I am happy to report in this week's Monument Monday the failure of another group of malcontents to remove another threatened statue of a Nineteenth Century hero, this time not a Confederate but Boy General of the Civil War George Armstrong Custer in his adopted hometown, Monroe Michigan. According to a very boring local report I happened to see linked on the Yahoo! homepage, a motion to remove it was recently defeated by a 3 - 3 vote of the City Council with one member absent. It said that with the motion brought forward and voted upon with only a tie vote it was dead.

View attachment 427349

Of course the subject of the statue, entitled Sighting the Enemy, is the twentysomething Major General of U. S. Volunteers at the head of either the Michigan Cavalry Brigade or perhaps his later Third Division of Phil Sheridan's Cavalry Corps and not the "controversial" leader of the Seventh Cavalry Regiment of the wars against the Sioux, Cheyenne, and Arapaho who allegedly sought unsuccessfully to have it removed.

View attachment 427350

Oddly enough, if successful this would not have been the first time the statue would have been moved.
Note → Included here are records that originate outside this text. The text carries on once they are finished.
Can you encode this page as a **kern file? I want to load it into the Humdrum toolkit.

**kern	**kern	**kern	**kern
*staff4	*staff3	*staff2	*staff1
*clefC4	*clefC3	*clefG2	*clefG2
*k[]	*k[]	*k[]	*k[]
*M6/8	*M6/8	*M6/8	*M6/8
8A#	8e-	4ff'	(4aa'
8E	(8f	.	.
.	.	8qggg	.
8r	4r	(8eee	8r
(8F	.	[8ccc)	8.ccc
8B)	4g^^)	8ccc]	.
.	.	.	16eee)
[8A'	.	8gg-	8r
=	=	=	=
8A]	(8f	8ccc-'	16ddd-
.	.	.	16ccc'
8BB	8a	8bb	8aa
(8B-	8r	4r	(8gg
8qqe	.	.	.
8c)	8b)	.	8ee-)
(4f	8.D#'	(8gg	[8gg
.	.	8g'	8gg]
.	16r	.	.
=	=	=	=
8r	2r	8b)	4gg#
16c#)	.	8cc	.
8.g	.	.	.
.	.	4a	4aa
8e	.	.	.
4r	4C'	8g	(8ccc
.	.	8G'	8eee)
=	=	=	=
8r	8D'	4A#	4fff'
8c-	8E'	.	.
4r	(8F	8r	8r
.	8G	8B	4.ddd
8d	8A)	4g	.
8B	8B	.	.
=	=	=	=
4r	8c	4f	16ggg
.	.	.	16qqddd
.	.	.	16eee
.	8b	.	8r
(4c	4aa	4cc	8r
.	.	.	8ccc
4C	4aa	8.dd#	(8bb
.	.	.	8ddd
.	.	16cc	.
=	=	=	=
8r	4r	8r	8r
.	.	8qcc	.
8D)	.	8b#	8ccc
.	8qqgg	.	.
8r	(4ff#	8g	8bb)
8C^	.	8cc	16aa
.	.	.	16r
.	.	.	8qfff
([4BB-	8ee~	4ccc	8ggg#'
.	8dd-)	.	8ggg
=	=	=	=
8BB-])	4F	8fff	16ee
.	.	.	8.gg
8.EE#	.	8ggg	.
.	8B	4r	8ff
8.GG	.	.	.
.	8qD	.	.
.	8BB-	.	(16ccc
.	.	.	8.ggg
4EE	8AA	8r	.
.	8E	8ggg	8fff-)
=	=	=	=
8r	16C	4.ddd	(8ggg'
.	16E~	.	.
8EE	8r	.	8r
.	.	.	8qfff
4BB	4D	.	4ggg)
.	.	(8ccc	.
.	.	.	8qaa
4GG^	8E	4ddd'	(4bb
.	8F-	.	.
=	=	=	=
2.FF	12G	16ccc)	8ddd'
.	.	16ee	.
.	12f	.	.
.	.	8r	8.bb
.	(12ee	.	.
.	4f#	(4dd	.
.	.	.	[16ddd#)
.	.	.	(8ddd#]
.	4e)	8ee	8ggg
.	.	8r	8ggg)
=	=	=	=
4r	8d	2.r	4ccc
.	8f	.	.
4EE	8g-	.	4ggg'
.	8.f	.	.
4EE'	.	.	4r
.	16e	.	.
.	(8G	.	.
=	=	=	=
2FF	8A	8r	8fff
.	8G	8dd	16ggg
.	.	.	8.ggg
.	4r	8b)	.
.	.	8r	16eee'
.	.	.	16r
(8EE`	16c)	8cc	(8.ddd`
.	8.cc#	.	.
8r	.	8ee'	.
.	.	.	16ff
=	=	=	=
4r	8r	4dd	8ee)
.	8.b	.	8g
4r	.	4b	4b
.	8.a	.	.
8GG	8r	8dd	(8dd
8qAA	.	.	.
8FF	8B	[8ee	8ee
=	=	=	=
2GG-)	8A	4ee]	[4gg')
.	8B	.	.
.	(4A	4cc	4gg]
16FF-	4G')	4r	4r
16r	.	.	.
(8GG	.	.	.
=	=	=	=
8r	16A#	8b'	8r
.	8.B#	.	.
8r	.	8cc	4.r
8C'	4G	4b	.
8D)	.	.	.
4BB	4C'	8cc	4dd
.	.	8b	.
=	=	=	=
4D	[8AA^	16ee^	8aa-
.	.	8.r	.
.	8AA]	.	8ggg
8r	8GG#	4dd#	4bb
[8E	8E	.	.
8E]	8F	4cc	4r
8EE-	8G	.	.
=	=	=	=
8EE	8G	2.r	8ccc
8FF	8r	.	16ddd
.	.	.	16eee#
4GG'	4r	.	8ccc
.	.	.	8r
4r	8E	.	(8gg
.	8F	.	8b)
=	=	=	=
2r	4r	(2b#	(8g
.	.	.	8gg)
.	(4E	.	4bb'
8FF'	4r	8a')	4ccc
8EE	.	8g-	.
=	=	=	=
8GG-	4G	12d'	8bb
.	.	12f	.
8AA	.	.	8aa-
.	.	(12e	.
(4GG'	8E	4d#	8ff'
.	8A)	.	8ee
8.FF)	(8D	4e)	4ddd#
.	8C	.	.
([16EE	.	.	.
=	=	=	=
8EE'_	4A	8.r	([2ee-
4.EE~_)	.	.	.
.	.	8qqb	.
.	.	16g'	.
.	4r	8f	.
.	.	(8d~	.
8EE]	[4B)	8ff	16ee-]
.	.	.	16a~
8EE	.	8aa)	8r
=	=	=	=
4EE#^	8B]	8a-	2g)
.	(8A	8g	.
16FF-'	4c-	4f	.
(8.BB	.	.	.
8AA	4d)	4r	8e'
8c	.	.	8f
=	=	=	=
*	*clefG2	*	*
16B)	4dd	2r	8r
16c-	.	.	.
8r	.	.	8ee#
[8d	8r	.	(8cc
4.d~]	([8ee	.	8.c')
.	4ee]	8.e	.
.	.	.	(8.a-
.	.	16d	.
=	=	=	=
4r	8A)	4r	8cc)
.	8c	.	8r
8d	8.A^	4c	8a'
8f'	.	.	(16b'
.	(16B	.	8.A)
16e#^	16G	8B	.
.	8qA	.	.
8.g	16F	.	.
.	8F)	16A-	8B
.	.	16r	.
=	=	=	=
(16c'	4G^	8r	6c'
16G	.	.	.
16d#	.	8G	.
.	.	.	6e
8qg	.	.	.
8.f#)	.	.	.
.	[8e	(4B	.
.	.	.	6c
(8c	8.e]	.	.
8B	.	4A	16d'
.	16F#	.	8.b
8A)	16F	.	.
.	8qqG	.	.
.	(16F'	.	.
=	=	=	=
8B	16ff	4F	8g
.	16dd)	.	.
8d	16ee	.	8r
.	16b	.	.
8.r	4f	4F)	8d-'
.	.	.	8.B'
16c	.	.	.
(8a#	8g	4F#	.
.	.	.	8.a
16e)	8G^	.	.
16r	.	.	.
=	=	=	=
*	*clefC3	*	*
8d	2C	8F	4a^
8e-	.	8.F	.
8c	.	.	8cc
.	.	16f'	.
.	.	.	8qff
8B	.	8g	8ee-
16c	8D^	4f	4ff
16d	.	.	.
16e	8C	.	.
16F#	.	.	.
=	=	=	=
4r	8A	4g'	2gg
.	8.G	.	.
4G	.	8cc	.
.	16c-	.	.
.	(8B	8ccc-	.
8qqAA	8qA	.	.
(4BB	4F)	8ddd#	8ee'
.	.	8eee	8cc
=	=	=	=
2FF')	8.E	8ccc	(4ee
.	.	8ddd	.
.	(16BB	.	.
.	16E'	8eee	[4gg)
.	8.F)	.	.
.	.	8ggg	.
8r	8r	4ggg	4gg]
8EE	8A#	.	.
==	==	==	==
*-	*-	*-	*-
Originally it had been erected in 1910 in the center of an intersection where in the beginnings of the Automobile Age it was considered a public nuisance. From there it was later in the 1950s relocated to the riverside park where it still stands and hopefully will continue to stand for some time to come.

View attachment 427351

For those who seek to "contextualize" (read: denigrate where they for some reason or other cannot destroy) all such monuments and statuary as this, it already has plenty, although likely not what the detractors and naysayers have in mind!

View attachment 427352
Thanks for the update on the removal proposal.